O QUE FAZER
Dê continuidade ao texto sobre a disputa entre a Alepe e o governo de Pernambuco em torno do reajuste dos professores, começando logo após a última frase.

TRECHO DO DOCUMENTO
<<<<
Por Renata Gondim – O Sindicato dos Trabalhadores da Educação de Pernambuco (SINTEPE) está no centro da queda de braço entre a Assembleia Legislativa de Pernambuco (Alepe) e o Palácio do Campo das Princesas. Depois de os representantes da classe terem sido recebidos pela própria governadora Raquel Lyra (PSD) na última quarta-feira (4) – e, diga-se de passagem, que não é uma iniciativa comum se comparada à governos anteriores -, no dia seguinte o presidente da Alepe, deputado Álvaro Porto (PSDB), agendou uma reunião com a presidenta do sindicato, Ivete Caetano. O encontro acontece nesta segunda-feira (9), às 10 horas, na sede do Legislativo, e terá como pauta o projeto de lei que reajusta os salários da categoria.
A governadora sinalizou desde a semana passada que tem dinheiro em caixa para o aumento salarial dos professores estaduais e mandou rodar uma folha de pagamento extra caso a Alepe realize a votação em tempo hábil. Ela deixou claro que estes e outros projetos importantes, a exemplo de dois empréstimos que somam mais de R$ 3 bilhões e que serão destinados a obras estruturadoras no Estado, se acumulam na Casa por falta de votação, mas que acredita que os deputados estaduais não vão se esquivar de votar pautas importantes para os pernambucanos.
>>>>
INFORMAÇÕES EXIBIDAS
<<<<
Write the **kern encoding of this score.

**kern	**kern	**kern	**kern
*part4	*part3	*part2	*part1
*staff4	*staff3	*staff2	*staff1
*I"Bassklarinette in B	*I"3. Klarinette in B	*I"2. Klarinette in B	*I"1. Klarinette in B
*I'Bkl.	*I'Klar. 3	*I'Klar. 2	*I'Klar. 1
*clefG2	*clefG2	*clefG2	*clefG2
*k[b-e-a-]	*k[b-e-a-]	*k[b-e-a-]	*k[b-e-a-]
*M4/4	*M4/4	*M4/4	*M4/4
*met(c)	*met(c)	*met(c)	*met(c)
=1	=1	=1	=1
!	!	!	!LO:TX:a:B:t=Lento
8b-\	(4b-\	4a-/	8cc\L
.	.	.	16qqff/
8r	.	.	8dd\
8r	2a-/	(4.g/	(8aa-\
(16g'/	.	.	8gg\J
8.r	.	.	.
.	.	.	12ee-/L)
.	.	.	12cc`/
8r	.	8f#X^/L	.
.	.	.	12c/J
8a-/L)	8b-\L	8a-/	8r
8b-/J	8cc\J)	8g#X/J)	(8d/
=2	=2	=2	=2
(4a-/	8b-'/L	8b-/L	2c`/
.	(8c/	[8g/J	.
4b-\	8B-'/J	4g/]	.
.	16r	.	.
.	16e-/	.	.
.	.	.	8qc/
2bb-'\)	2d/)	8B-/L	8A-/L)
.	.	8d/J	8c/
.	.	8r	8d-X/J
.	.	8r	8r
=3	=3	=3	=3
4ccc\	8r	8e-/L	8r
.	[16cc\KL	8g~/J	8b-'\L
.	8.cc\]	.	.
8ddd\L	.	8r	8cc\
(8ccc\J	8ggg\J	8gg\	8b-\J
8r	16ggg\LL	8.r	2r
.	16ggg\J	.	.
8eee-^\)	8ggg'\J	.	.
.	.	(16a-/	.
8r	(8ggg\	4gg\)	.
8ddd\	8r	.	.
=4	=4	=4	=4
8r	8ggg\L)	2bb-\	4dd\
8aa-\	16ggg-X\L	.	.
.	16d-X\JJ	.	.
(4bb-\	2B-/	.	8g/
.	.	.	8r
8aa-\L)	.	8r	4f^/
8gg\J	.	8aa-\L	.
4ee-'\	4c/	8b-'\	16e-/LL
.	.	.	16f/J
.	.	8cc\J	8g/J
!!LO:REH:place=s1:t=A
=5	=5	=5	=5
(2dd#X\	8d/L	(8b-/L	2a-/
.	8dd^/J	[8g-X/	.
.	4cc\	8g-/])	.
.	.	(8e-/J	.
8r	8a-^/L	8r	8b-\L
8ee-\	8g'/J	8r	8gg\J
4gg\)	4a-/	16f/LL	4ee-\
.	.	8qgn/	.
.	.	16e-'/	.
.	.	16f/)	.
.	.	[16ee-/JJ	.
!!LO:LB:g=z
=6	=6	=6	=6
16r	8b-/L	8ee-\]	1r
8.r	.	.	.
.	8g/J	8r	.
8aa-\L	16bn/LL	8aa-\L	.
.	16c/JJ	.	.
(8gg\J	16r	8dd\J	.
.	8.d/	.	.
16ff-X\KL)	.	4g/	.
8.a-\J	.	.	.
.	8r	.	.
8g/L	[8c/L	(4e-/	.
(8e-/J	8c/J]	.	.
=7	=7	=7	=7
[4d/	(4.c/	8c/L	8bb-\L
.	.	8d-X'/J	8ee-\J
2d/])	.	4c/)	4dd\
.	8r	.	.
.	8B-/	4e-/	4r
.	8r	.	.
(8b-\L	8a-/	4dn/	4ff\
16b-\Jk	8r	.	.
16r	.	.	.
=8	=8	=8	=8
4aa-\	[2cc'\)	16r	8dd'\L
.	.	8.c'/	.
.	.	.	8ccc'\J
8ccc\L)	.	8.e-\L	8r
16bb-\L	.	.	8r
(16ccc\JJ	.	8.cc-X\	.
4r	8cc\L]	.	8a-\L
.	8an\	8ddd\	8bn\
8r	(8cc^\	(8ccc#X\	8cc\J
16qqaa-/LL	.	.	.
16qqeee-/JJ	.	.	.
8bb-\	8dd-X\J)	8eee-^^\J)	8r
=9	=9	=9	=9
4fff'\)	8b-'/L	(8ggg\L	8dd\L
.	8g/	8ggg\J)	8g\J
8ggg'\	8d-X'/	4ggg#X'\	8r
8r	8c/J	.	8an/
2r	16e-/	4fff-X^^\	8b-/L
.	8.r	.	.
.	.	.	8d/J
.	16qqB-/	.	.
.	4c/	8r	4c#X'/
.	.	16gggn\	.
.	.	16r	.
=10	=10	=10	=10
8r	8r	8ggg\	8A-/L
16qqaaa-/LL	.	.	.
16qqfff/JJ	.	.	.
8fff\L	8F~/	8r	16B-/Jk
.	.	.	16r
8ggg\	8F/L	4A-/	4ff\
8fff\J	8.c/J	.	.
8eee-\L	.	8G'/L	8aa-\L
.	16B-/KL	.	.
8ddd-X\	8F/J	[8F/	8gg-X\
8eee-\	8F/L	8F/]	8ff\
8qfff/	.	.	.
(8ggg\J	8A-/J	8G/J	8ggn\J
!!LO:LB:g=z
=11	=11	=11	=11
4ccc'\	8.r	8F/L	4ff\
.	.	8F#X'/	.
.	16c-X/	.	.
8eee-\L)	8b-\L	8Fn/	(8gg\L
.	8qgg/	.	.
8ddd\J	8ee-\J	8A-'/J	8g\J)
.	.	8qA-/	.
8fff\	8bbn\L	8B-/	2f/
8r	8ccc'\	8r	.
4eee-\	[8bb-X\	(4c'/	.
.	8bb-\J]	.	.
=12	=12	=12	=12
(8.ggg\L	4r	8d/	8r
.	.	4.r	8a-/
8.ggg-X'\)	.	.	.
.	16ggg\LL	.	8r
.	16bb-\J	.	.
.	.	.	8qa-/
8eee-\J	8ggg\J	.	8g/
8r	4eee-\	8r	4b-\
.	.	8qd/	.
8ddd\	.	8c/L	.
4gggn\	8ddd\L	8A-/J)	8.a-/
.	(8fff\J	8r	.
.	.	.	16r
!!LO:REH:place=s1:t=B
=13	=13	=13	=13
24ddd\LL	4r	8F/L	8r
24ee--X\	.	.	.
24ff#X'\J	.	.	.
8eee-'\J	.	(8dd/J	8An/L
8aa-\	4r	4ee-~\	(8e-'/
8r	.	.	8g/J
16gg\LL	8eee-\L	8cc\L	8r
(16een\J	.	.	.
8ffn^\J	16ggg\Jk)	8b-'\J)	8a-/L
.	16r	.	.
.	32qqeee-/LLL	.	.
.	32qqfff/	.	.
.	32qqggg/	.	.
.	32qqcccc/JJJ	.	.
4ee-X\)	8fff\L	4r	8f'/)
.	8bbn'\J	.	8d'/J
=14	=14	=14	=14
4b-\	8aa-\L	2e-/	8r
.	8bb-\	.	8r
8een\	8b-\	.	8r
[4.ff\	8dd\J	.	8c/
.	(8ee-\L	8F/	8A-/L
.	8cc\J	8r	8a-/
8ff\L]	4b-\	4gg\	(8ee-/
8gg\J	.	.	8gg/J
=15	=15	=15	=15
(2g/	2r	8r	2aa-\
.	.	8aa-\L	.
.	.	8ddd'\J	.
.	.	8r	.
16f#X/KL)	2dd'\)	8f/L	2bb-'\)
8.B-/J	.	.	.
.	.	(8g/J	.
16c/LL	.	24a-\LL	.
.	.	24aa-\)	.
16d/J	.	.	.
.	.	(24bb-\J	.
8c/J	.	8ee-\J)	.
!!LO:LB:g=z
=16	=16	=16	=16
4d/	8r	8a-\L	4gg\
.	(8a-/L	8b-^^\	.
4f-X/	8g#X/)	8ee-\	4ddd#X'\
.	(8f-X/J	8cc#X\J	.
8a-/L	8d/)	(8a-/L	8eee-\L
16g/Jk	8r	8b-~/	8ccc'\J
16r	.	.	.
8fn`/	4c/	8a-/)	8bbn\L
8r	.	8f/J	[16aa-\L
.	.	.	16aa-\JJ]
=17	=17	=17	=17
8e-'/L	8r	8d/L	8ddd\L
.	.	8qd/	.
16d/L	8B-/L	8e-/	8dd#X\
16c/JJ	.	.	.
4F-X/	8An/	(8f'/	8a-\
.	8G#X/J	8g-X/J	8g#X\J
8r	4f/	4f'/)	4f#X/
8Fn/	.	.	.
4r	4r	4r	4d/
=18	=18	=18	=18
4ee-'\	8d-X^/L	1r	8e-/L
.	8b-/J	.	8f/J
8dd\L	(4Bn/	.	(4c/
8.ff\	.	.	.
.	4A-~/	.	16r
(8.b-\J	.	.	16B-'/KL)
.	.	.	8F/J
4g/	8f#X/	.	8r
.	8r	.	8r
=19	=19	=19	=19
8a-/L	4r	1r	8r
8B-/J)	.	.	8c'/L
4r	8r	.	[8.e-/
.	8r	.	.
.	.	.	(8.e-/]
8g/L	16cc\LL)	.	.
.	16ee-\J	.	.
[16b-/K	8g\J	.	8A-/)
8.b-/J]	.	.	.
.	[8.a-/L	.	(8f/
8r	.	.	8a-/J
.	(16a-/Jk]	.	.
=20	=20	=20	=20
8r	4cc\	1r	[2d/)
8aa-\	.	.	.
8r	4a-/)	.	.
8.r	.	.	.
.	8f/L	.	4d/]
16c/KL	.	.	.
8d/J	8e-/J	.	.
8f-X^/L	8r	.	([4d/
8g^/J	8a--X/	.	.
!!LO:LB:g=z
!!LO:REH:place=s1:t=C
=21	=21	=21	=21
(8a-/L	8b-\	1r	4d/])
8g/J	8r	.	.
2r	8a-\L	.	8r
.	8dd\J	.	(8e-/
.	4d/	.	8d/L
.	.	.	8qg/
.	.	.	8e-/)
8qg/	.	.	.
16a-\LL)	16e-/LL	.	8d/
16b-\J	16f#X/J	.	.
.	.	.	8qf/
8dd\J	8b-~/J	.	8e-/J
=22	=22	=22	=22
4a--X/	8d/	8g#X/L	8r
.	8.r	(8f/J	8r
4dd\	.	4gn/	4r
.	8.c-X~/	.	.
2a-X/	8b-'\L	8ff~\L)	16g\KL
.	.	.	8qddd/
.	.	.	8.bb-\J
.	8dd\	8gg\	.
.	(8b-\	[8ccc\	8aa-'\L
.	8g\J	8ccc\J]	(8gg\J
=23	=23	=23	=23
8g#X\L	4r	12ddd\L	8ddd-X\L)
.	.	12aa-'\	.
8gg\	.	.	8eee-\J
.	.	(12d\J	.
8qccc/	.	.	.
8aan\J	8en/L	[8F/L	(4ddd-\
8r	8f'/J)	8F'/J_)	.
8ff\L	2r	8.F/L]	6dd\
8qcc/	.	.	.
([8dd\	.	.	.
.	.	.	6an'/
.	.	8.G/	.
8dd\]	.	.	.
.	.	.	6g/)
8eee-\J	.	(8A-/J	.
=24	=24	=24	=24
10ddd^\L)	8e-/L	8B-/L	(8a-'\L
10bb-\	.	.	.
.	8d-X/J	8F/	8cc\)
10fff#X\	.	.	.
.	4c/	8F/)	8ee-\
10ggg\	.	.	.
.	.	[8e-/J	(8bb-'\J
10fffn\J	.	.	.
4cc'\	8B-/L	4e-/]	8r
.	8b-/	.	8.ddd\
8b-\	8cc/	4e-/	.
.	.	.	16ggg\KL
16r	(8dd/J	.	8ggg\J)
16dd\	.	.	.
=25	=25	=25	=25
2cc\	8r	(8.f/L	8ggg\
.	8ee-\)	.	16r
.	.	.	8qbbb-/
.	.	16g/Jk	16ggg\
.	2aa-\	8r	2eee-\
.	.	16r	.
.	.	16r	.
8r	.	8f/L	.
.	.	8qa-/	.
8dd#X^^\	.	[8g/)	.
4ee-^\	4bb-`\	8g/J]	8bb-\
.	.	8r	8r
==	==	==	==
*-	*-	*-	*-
>>>>
RESULTADO DA TAREFA
“Eu acredito na força do diálogo. Eu não acredito que a Assembleia é contra a votação dos projetos que estão postos à mesa. Porque tudo que está sendo votado lá, qualquer discussão política é muito menor do que o interesse do povo de Pernambuco”, disse a governadora na ocasião.
Em sua defesa, a Alepe alega que foi a própria base governista quem trancou a pauta de votação e é quem faz manobras para esvaziar o quórum. “É inaceitável que a categoria, que desempenha um papel tão crucial na formação de nossas crianças e jovens, continue a ser prejudicada pelo esvaziamento das sessões. A Assembleia Legislativa de Pernambuco está do lado dos professores, e, juntos, lutaremos para que essa injustiça seja corrigida”, destacou Álvaro Porto.
Trocando em miúdos, de um lado a Alepe quer “filtrar” a pauta de votação, aprovando de imediato o que poderia gerar arranhões em sua imagem junto ao povo, sobretudo em ano pré-eleitoral; e postergar a votação dos projetos de interesse imediato da gestão Raquel Lyra, como empréstimos e sabatinas de administradores. Do outro, o Palácio usa a bancada governista para garantir que a oposição não tenha o poder de votar apenas o que quer e ao tempo que lhe é de interesse. Manobras do jogo político.
A pergunta que fica é: até quando o povo será o único perdedor deste embate?